Le Comté est l’appellation d’origine d’un fromage français transformé principalement en Franche-Comté et bénéficiant d’une AOC depuis 1958 et d’une AOP depuis 1996.
Son aire de production s’étend dans les départements du Jura, du Doubs et l’est de l’Ain
Le succès commercial de ce fromage a entraîné une augmentation importante de sa production (de 43 000 tonnes en 1998 à 67 000 tonnes en 2018, soit + 55 %). Les pratiques agricoles en ont été radicalement transformées, et ont conduit à une dégradation continue de la qualité des eaux des rivières comtoises. Les ex-plus belles rivières d’Europe souffrent d’eutrophisation, les substrats sont étouffés par des algues filamenteuses, les populations d’insectes aquatiques se sont effondrées, les biocénoses (poissons y compris) ne sont plus que l’ombre (!) de ce qu’elles étaient.
Comment a-t-on pu en arriver là ?
Comment ce qui contribuait à la richesse d’un pays a-t-il conduit à son appauvrissement ?

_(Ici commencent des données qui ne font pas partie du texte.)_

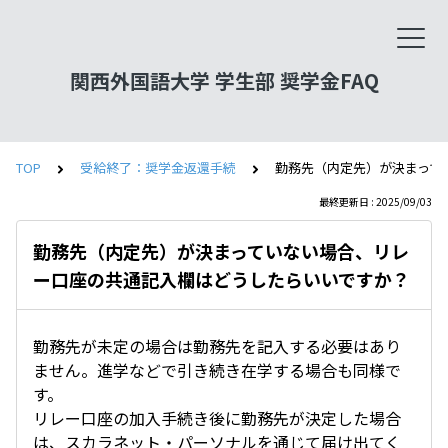
関西外国語大学 学生部 奨学金FAQ
TOP
受給終了：奨学金返還手続
勤務先（内定先）が決まって
最終更新日 : 2025/09/03
勤務先（内定先）が決まっていない場合、リレ
ー口座の共通記入欄はどうしたらいいですか？
勤務先が未定の場合は勤務先を記入する必要はあり
ません。進学などで引き続き在学する場合も同様で
す。
リレー口座の加入手続き後に勤務先が決定した場合
は、スカラネット・パーソナルを通じて届け出てく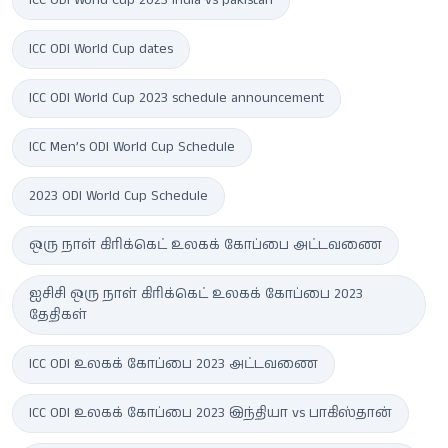
ICC ODI World Cup 2023 india vs pakistan
ICC ODI World Cup dates
ICC ODI World Cup 2023 schedule announcement
ICC Men’s ODI World Cup Schedule
2023 ODI World Cup Schedule
ஒரு நாள் கிரிக்கெட் உலகக் கோப்பை அட்டவணை
ஐசிசி ஒரு நாள் கிரிக்கெட் உலகக் கோப்பை 2023
தேதிகள்
ICC ODI உலகக் கோப்பை 2023 அட்டவணை
ICC ODI உலகக் கோப்பை 2023 இந்தியா vs பாகிஸ்தான்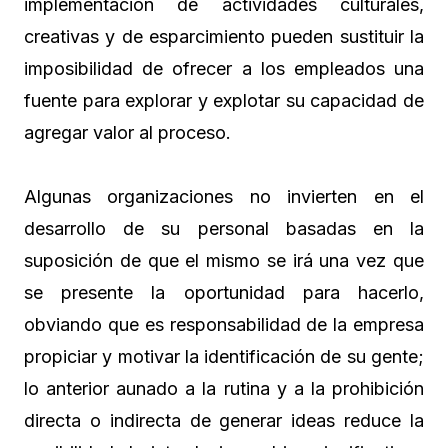
implementación de actividades culturales,
creativas y de esparcimiento pueden sustituir la
imposibilidad de ofrecer a los empleados una
fuente para explorar y explotar su capacidad de
agregar valor al proceso.
Algunas organizaciones no invierten en el
desarrollo de su personal basadas en la
suposición de que el mismo se irá una vez que
se presente la oportunidad para hacerlo,
obviando que es responsabilidad de la empresa
propiciar y motivar la identificación de su gente;
lo anterior aunado a la rutina y a la prohibición
directa o indirecta de generar ideas reduce la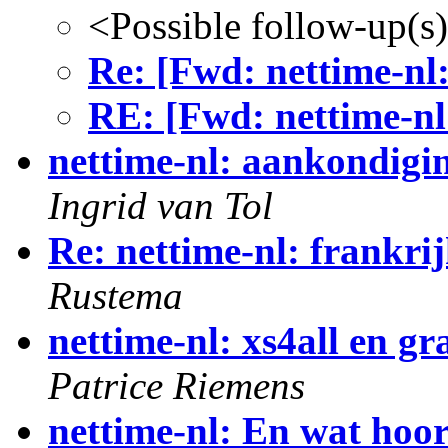
<Possible follow-up(s
Re: [Fwd: nettime-nl
RE: [Fwd: nettime-nl
nettime-nl: aankondigin
Ingrid van Tol
Re: nettime-nl: frankri
Rustema
nettime-nl: xs4all en gr
Patrice Riemens
nettime-nl: En wat hoor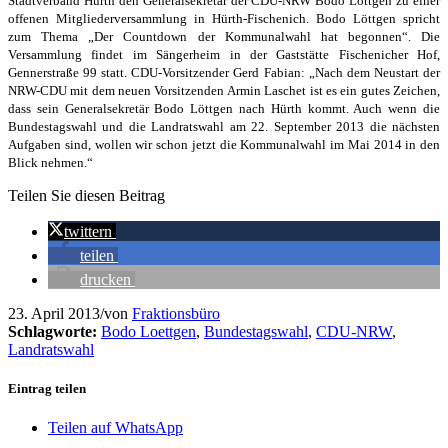
Stadtverband Hürth den Generalsekretär der CDU-NRW Bodo Löttgen zu einer
offenen Mitgliederversammlung in Hürth-Fischenich. Bodo Löttgen spricht
zum Thema „Der Countdown der Kommunalwahl hat begonnen“. Die
Versammlung findet im Sängerheim in der Gaststätte Fischenicher Hof,
Gennerstraße 99 statt. CDU-Vorsitzender Gerd Fabian: „Nach dem Neustart der
NRW-CDU mit dem neuen Vorsitzenden Armin Laschet ist es ein gutes Zeichen,
dass sein Generalsekretär Bodo Löttgen nach Hürth kommt. Auch wenn die
Bundestagswahl und die Landratswahl am 22. September 2013 die nächsten
Aufgaben sind, wollen wir schon jetzt die Kommunalwahl im Mai 2014 in den
Blick nehmen.“
Teilen Sie diesen Beitrag
twittern
teilen
drucken
23. April 2013
/
von
Fraktionsbüro
Schlagworte:
Bodo Loettgen
,
Bundestagswahl
,
CDU-NRW
,
Landratswahl
Eintrag teilen
Teilen auf WhatsApp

Dans un premier temps, le prix du lait (le prix payé aux producteurs) grimpe. Ceux-ci, sous la houlette des chambres d’agriculture et du CIGC (Comité interprofessionnel de Gestion du Comté) désirent augmenter leur production pour augmenter leur chiffre d’affaires. Pour faire du Comté, il faut de l’herbe et des vaches.
Pour produire plus d’herbe, il faut intensifier les rendements : donc on mécanise, on laboure, on plante de l’herbe à plus haut rendement comme les ray-grass, et on fertilise. On augmente également les surfaces cultivées, en supprimant les autres cultures, en mécanisant la production et notamment le fauchage, ce qui nécessite de supprimer les haies, d’araser les murgers, de passer le casse-cailloux sur les zones où les terres sont trop peu profondes…
Pour produire plus de lait, on sélectionne les vaches sur leurs capacités laitières, on augmente le nombre de bêtes à l’hectare, on importe des régions céréalières voisines les compléments alimentaires qui étaient produits auparavant dans la zone comté.
Les paysans investissent, faisant le bonheur des banques, des vendeurs de matériels, de tracteurs, de hangars…
Les exploitations évoluent de l’élevage sur paille vers des élevages sur lisier. Les quantités à évacuer sont alors de plus en plus importantes. Les épandages se font sur les terrains qui se saturent en azote. L’excédent d’azote se retrouve mécaniquement dans les rivières par le lessivage des sols.
Malgré les protestations vigoureuses des associations et notamment de ANPER, du collectif SOS LRC, de FNE, de la Cpepesc…, malgré les manifestations organisées, malgré la saisine des instances administratives, force est de constater que la politique productiviste continue d’être le moteur du CIGC, soutenu par la FNSEA et les chambres d’agriculture, et bénéficie de la bienveillance de l’État et des Départements.
Les mêmes dérives productivistes menacent les autres zones d’AOP, comme l’Auvergne (St Nectaire) ou les Causses (Roquefort), ainsi que les Pyrénées où l’augmentation des surfaces de pacage ne cessent d’empiéter sur les territoires de l’Ours.